Wright is carrying on the Hawaiian tradition of dry stack masonry in which the rocks are placed in an interlocking fashion that requires no mortar, he said. It’s a practice that’s spanned civilization for centuries, and the early Hawaiians’ stone handiwork is still visible today among the state’s remaining fishponds and heiau.

About three years ago, Wright left his masonry job on Maui and returned to Molokai. He needed work and decided to learn how to dry stack, as he already had a background in stonework. He visited the island’s fishponds to better understand the dry stacking technique.

“I use the same idea as they [did],” said Wright. “We have pretty smart people. They knew how to take care of the resources.”

It wasn’t long before he picked up the skill. It came surprisingly natural to him, said the Molokai grown Wright, who has family roots in Kalawao and feels his connection to the `aina factors into his work. He built his first dry stack wall two years ago when resident David Madsen asked him to help overhaul Madsen’s yard, which was littered with rocks and too rough to grow grass in.

“I just wanted to clear rocks and do something creative with them,” said Madsen. “… I didn’t know about this [practice], and then when he started doing it I go, ‘Oh my God, this is beautiful.’”

Wright has constructed five walls of varying sizes around Madsen’s two-acre Kawela property in the past two years. He can put a dry stack wall together in about one week, give or take, and does most of the work without a level or string to guide him.
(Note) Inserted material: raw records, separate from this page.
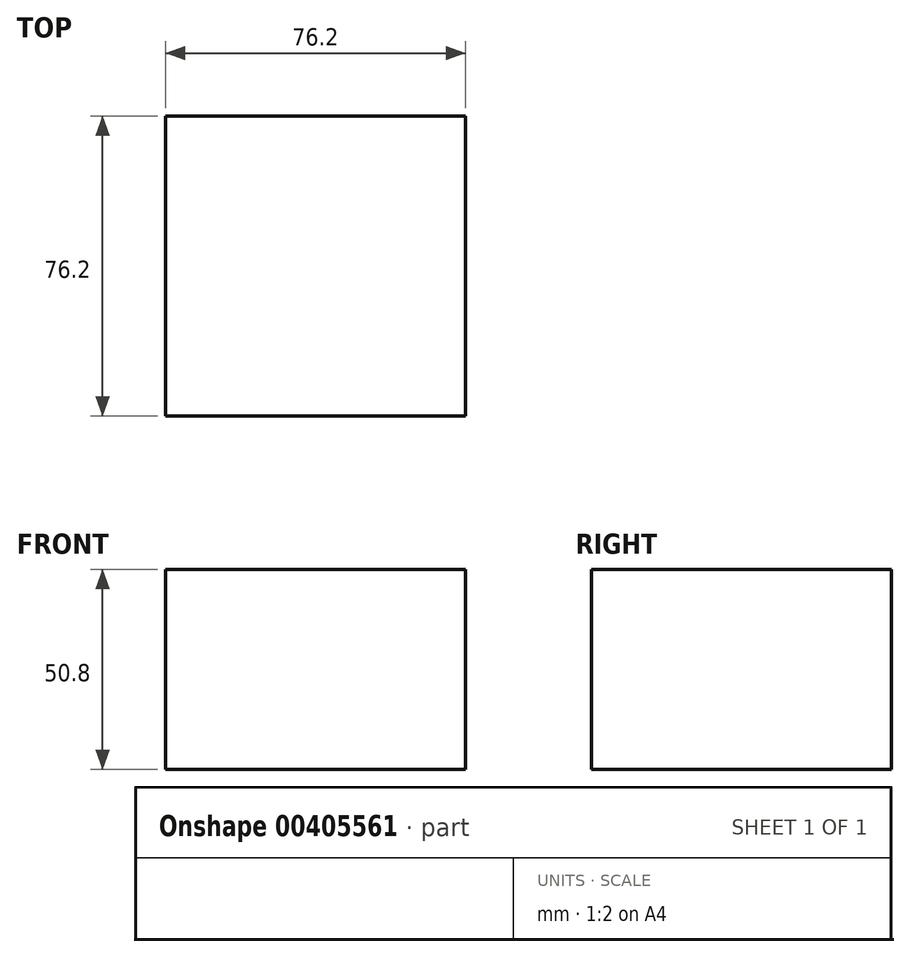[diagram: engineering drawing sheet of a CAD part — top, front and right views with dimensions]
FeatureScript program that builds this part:
annotation { "Feature Type Name" : "Feature", "Feature Type Description" : "" }
export const myFeature = defineFeature(function(context is Context, id is Id, definition is map)
    precondition{}
    {
        {
            var Q0;
            Q0=qCreatedBy(makeId("Top.planeOp"),FACE);
            var sketch = newSketch(context, id + "F0", { "sketchPlane" : qUnion([Q0])});
            skLineSegment(sketch, "E0", {"start": v(-38.1, 38.1) * mm, "end": v(38.1, 38.1) * mm});
            skLineSegment(sketch, "E1", {"start": v(38.1, 38.1) * mm, "end": v(38.1, -38.1) * mm});
            skLineSegment(sketch, "E2", {"start": v(38.1, -38.1) * mm, "end": v(-38.1, -38.1) * mm});
            skLineSegment(sketch, "E3", {"start": v(-38.1, -38.1) * mm, "end": v(-38.1, 38.1) * mm});
            skSolve(sketch);
        }
        {
            var Q0;
            Q0 = qSketchRegion(id + "F0", true);
            extrude(context, id + "F1", {"entities" : qUnion([Q0]), "depth" : 50.8 * mm});
        }
        {
            var Q0;
            Q0=makeQuery(id+"F1.opExtrude","CAP_FACE",FACE,{"disambiguationData":[OSD([sQuery(id+"F0.wireOp",EDGE,"E0"),sQuery(id+"F0.wireOp",EDGE,"E1"),sQuery(id+"F0.wireOp",EDGE,"E2"),sQuery(id+"F0.wireOp",EDGE,"E3")])],"isStart":false});
            var sketch = newSketch(context, id + "F2", { "sketchPlane" : qUnion([Q0])});
            skCircle(sketch, "E4", {"center": v(0, 0) * mm, "radius": 25.4 * mm});
            skSolve(sketch);
        }
        {
            var Q0;
            Q0=sQuery(id+"F2.wireOp",EDGE,"E4");
            extrude(context, id + "F3", {"bodyType" : ToolBodyType.SURFACE, "surfaceEntities" : qUnion([Q0]), "depth" : 25.4 * mm});
        }
    });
The yard is now lush with grass and accented by red-brown walls, some low and circular to enclose plants, and others tall and sloping to border the hill. Since he worked on Madsen’s yard, he’s done similar work for one other client but doesn’t run a formal business.

Madsen said he sees Wright as an artist, visualizing and creating.

“I think there’s an inherit talent there,” said Madsen. “I don’t have it. I don’t think I could ever have it … ‘cause what he does is so beautiful.”

Like any artist, Wright wrestles with his creation but is also learning to “let my ideas flow.”

“Certain ones, I kinda fight with them sometimes,” he said of the rocks. “I want it to go there but it just doesn’t want to go there. … Now I kinda see the rocks in different ways. I thought they only could stack one way. Now I kinda know that you can move [them] around.”

The walls need maintenance occasionally, especially as deer running through the property can knock some of the top rocks loose, explained Wright. However, Madsen said they’ve had to do very little repairs to the walls in the two years they’ve been standing.

Wright said he doesn’t know of any other individuals or businesses that actively practice dry stacking on Molokai and feels it’s a disappearing piece of Hawaiian culture. A friend has asked him to share his skills with high school students and while he said he’s no teacher, he’s happy to share his newfound passion.


A wall on Madsen’s property. Photo by Colleen Uechi.

Ultimately, Wright’s goal is to help rebuild a fishpond, he said. According to the U.S. Environmental Protection Agency, about 95 percent of Hawaii’s fishponds need some sort of restoration. On Molokai, fishpond maintenance is active, with individuals and organizations alike putting together efforts to do such work as rebuilding walls and removing invasive mangrove. Wright sees dry stacking as an opportunity to revive a lost art while at the same time revitalizing Molokai’s sustainability.

“Putting the pond together might actually make things better for the ocean,” he said. “… It could kinda bring back our ecosystem.”

The former mason doesn’t have any concrete plans in the works yet, but in the meantime he’ll keep practicing with the rocks. He builds and rebuilds, and always, lets the rocks speak.

“Every rock has its own face,” said Wright. “Every rock has its own character. … It’s kind of a natural thing. I think it’s in the dirt, in the hands, in you, in me.”